Outbreak of IncX8 Plasmid–Mediated KPC-3–Producing Enterobacterales Infection, China
Lan Chen, Wenxiu Ai, Ying Zhou, Chunyang Wu, Yinjuan Guo, Xiaocui Wu, Bingjie Wang, Lulin Rao, Yanlei Xu, Jiao Zhang, Liang Chen, Fangyou Yu
Abstract
C arbapenemase-producing Enterobacterales (CPE) have emerged as important nosocomial pathogens and are a global public health concern because of the high prevalence of CRE infection and its associated mortality rate. Currently, Klebsiella pneumoniae carbapenemase (KPC) is the most clinically important carbapenemase globally (1,2).
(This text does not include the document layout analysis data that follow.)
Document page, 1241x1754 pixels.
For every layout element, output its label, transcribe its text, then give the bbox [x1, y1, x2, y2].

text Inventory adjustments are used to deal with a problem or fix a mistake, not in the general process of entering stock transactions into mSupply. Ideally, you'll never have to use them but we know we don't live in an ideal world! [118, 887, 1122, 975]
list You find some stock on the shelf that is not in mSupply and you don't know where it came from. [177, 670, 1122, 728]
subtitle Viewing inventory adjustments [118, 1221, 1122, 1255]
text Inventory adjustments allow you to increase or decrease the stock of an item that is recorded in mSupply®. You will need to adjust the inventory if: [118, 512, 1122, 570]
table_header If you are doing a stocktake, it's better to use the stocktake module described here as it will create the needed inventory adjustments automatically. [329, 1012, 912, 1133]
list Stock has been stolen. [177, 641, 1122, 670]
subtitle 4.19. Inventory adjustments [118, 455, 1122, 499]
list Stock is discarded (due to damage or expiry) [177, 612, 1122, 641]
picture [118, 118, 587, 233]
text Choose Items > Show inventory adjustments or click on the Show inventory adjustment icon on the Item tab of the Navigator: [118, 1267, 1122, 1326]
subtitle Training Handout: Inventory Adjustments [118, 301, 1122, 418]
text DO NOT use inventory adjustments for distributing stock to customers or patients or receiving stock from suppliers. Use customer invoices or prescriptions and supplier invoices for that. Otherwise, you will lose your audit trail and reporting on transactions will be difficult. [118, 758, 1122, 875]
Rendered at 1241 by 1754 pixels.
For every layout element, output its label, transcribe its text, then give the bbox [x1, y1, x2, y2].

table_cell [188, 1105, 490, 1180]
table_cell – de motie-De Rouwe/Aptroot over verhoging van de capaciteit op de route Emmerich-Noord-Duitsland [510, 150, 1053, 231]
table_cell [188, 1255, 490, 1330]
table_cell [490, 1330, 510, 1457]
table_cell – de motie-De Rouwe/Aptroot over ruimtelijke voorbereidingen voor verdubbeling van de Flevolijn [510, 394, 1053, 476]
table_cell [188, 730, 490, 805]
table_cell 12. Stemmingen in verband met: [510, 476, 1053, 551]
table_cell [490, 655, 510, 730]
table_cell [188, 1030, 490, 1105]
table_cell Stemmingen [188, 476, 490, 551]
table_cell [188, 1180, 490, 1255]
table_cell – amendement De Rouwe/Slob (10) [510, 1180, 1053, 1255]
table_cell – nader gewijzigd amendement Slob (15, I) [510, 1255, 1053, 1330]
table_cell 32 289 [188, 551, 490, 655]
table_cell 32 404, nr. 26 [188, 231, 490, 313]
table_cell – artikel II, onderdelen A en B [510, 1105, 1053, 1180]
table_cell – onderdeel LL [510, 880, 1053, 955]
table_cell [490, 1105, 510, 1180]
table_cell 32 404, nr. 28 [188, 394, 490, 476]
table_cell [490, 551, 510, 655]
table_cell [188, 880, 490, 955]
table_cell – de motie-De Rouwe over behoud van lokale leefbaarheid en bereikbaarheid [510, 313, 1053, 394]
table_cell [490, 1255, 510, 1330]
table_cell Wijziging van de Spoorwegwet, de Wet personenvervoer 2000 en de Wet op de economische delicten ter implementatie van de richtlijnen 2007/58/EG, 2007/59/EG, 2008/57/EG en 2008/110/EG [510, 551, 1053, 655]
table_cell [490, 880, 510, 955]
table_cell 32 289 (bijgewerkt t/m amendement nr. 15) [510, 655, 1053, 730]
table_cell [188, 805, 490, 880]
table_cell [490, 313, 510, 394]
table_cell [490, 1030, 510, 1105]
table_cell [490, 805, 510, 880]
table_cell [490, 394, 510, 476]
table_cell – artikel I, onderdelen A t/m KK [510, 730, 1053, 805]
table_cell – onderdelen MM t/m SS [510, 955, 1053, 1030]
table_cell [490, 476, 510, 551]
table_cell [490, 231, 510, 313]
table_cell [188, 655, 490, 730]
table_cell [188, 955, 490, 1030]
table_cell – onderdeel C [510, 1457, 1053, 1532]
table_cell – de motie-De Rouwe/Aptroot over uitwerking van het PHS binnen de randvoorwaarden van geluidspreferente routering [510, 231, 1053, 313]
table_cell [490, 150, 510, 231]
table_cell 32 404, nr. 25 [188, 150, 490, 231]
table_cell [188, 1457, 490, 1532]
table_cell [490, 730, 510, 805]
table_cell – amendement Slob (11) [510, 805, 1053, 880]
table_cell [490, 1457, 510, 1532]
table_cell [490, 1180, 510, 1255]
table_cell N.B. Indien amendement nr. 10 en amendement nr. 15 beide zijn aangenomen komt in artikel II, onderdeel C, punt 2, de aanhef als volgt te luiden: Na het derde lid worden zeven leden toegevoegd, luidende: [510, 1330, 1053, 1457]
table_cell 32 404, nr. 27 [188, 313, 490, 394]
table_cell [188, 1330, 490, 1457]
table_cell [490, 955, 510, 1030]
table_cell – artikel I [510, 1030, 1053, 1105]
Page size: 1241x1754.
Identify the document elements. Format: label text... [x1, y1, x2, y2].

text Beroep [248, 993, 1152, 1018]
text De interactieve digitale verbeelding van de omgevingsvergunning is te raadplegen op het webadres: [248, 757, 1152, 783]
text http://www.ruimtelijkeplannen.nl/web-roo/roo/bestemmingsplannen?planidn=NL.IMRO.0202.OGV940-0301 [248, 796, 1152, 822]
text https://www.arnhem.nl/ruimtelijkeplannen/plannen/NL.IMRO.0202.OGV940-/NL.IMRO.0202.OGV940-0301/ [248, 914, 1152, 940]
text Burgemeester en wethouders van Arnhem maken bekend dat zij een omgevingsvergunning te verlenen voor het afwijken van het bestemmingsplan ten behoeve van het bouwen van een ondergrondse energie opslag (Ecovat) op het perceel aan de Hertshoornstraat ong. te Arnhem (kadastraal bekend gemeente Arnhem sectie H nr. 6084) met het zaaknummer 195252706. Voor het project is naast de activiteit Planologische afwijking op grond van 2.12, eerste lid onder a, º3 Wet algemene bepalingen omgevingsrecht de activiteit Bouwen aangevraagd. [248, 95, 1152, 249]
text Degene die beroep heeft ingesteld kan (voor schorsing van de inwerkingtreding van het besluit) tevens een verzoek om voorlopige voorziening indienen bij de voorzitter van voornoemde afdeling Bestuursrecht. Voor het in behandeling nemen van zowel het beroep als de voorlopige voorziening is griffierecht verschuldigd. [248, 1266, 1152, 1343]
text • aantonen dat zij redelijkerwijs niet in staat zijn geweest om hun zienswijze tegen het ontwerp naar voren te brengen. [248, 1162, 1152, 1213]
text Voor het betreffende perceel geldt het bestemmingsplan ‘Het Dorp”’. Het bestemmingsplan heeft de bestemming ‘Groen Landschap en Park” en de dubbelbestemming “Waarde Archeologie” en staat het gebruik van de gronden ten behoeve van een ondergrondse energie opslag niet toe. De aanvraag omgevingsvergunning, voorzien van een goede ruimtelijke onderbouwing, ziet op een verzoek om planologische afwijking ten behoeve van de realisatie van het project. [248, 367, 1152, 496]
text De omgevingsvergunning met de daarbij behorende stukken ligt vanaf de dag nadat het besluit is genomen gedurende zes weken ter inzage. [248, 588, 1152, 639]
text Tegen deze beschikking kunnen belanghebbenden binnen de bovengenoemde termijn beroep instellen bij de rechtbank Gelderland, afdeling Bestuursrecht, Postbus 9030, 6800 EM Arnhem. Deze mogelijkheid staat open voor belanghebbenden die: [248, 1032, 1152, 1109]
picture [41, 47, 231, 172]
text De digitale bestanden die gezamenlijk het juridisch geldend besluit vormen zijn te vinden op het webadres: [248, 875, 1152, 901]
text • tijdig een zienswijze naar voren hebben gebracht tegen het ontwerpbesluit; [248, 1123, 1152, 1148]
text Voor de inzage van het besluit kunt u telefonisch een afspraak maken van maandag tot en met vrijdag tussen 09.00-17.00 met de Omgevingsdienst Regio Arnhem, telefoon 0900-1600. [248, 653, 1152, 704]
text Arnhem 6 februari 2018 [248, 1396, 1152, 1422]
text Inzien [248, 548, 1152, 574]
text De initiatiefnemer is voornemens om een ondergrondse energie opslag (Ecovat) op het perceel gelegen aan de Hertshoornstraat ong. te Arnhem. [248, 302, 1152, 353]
Since its first discovery in 1996 (3), more than 90 KPC variants have been documented, of which KPC-2 and KPC-3 are the most common clinical variants (4). bla KPC genes are frequently harbored by Tn4401 or non-Tn4401 mobile elements (NTM KPC ) (5), and the spread of bla KPC has been primarily associated with transmissible plasmids, belonging to different incompatibility groups (e.g., IncFII, IncI2, IncX, IncA/C, IncR, IncN, and ColE) (5).